Friday evening, 8pm British Summer Time. Dominik Szoboszlai rolls a white Puma football to Virgil van Dijk, and just like that, the world’s favourite show spins back to life. The Premier League - beamed to 189 of 193 UN nations, watched in more than 900 million homes - is back with a new season. JioStar shells out $20 million yearly just to bring this spectacle to Indian living rooms.
Meanwhile, on the same evening, the 78th anniversary of India’s independence from the British, the All India Football Federation (AIFF) was doing what it does best: organise meetings about meetings. In fact, meetings and press conferences have taken up the entire breadth of AIFF's calendar for the last month. If you walk into their office right now, you’re likely to find a room full of legal counsels - some representing the federation, some sent by Football Sports Development Limited (FSDL), and the rest carrying the agony of eleven Indian Super League clubs.
As you read this, the Indian Super League (ISL) - India’s primary domestic football competition - has been placed on hold.
Organised by one body (FSDL) and governed by another (AIFF), the mobility of the ISL is dependent on the Master Rights Agreement (MRA) signed by both organisations. The current MRA expires in December 2025, midway through the usual September-March season calendar.

_DATA EXTRACT_:
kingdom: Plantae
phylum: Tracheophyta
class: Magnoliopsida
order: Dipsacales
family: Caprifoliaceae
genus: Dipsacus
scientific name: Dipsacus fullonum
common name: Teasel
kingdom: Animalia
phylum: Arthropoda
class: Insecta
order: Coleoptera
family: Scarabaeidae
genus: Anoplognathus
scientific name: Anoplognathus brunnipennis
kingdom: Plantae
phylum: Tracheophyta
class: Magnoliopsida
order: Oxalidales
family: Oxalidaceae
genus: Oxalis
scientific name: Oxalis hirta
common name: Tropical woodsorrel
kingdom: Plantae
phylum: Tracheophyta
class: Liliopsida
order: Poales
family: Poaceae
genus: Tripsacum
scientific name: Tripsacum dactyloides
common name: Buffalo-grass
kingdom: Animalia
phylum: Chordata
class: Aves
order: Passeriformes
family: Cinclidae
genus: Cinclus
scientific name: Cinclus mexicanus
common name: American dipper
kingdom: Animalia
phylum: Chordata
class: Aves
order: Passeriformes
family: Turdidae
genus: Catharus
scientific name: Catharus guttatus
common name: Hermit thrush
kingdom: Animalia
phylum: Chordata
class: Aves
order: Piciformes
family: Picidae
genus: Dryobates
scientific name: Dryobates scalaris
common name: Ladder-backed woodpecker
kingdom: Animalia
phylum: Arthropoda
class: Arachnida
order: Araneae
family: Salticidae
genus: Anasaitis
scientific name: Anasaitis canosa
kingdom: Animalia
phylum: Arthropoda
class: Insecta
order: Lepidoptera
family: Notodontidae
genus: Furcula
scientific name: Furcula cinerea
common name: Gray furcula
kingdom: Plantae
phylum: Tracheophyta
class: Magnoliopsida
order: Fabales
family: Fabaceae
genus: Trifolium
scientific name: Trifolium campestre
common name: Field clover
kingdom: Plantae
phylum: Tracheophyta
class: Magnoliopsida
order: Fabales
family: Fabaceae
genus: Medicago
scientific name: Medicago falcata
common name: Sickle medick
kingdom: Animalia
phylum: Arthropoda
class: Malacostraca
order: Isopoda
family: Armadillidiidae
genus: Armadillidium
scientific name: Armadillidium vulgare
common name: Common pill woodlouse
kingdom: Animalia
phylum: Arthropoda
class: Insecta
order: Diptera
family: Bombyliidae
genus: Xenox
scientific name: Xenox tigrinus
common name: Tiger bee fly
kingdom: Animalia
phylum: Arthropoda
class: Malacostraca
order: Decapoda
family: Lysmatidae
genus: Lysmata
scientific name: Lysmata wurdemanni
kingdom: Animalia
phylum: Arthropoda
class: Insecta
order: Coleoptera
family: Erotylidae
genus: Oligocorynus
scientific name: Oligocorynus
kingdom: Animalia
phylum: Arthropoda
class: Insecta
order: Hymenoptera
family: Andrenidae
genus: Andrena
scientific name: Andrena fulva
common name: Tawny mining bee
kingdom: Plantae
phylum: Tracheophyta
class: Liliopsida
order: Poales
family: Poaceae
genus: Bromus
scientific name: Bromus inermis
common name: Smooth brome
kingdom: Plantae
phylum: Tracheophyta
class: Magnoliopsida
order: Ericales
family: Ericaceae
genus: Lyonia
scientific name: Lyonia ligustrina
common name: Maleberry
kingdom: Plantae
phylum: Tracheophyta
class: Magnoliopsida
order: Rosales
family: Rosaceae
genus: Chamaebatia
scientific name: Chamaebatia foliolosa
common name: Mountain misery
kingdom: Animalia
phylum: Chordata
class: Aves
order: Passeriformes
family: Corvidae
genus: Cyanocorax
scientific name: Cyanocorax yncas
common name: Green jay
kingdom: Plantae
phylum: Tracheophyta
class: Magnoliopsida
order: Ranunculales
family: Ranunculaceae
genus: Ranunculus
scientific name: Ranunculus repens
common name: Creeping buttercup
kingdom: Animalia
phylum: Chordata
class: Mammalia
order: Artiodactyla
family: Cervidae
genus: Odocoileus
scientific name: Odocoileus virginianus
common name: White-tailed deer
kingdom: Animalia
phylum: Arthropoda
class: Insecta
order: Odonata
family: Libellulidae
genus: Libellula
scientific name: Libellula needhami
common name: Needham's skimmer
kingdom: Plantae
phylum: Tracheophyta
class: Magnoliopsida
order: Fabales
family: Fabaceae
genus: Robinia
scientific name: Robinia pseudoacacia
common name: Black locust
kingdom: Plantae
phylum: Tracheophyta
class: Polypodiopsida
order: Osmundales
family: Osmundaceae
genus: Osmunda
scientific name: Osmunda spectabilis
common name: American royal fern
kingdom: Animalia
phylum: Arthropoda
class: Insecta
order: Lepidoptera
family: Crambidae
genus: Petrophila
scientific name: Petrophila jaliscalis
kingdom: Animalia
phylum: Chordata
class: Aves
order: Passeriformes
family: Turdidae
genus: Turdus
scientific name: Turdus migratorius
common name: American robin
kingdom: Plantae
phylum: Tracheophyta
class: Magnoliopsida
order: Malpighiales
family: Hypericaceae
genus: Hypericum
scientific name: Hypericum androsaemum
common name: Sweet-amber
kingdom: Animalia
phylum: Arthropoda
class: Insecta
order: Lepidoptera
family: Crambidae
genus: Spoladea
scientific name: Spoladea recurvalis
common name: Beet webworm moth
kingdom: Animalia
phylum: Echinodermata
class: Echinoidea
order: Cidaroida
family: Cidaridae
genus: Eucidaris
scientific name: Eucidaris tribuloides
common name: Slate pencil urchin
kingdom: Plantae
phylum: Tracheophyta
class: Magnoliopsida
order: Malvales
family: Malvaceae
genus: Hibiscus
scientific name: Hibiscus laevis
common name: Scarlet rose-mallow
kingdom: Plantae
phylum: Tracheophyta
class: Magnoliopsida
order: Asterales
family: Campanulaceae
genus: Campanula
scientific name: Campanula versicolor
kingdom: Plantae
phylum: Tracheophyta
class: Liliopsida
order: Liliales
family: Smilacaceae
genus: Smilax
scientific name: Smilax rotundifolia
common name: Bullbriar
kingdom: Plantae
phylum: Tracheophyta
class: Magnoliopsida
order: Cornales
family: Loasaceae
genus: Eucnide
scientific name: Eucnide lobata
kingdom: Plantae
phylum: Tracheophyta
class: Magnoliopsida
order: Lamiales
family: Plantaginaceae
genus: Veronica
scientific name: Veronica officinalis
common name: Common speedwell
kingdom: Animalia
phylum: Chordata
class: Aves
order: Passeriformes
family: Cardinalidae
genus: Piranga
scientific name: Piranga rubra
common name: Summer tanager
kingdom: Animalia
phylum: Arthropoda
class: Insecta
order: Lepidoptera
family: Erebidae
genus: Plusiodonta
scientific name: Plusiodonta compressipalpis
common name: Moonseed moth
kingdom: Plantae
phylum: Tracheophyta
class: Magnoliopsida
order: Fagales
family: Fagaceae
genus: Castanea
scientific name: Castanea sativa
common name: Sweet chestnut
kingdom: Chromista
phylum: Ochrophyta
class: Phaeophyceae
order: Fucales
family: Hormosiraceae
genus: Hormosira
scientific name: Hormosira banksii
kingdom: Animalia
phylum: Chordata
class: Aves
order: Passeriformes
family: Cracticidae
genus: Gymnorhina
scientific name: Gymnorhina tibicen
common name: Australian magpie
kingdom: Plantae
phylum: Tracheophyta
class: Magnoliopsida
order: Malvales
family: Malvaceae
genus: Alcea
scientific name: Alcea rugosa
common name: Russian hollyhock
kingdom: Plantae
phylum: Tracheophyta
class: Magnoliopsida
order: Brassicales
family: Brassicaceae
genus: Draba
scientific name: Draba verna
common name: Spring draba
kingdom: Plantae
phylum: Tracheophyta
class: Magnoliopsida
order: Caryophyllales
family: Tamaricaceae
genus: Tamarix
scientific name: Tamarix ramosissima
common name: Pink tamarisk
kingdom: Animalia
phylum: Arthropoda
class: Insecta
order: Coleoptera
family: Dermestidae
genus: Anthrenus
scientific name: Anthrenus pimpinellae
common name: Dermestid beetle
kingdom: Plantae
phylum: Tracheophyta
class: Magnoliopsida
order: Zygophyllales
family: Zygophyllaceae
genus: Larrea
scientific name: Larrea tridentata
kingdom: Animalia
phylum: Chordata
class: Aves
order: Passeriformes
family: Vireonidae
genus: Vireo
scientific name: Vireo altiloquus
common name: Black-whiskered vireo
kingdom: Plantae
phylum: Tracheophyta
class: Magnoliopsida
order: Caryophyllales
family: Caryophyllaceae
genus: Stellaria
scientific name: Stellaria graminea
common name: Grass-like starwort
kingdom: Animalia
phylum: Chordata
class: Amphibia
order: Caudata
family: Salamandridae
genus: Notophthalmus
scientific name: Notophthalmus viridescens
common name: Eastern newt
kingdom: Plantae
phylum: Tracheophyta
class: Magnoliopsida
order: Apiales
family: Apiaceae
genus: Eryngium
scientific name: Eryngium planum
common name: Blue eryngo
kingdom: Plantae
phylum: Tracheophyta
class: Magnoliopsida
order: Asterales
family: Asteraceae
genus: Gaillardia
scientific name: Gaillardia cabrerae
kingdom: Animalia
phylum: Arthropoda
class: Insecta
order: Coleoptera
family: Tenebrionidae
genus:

_TASKS TO CARRY OUT_:
[1] According to the article on Indian football, when does the current Master Rights Agreement expire?
[2] Continue the article on Indian football from its final sentence onward.
The material comes from a separate source that has nothing to do with the article on Indian football.

_RESPONSES TO THE EXERCISE_:
[1] It expires in December 2025.

[2]
On July 11th, FSDL sent a formal notice to the AIFF and every ISL club, informing them that while discussions have been afoot for many months, “they remain inconclusive at this time. In the absence of a confirmed contractual framework beyond December, we find ourselves unable to effectively plan, organise, or commercialise the 2025–26 ISL season.”
Many of India’s best footballers are stuck at home, scrolling through their Instagram explore page, unsure of when they have to report for pre-season. Bengaluru FC, Odisha FC, and Chennaiyin FC have already suspended all operations, including salaries for playing and support staff for their senior men’s teams. More teams are likely to follow.
The true force of the crisis, however, is felt somewhere deeper in the ecosystem. The players, troubled as they are, are well-paid. Coaches too. To a smaller extent, the backroom staff can scrape by. But it’s those backstage - match officials, drivers, janitors, scorecard operators, logistics managers etc - hired for a season, paid a pittance, who have their livelihood stalled.
Times of India reports that nine match referees have already expressed their anxiety to the federation. “The lack of certainty regarding continuation of ISL has created uncertainty around our future and could compel us to seek alternative employment, which would not only impact our livelihoods but also affect the continuity and development of professional refereeing in India.”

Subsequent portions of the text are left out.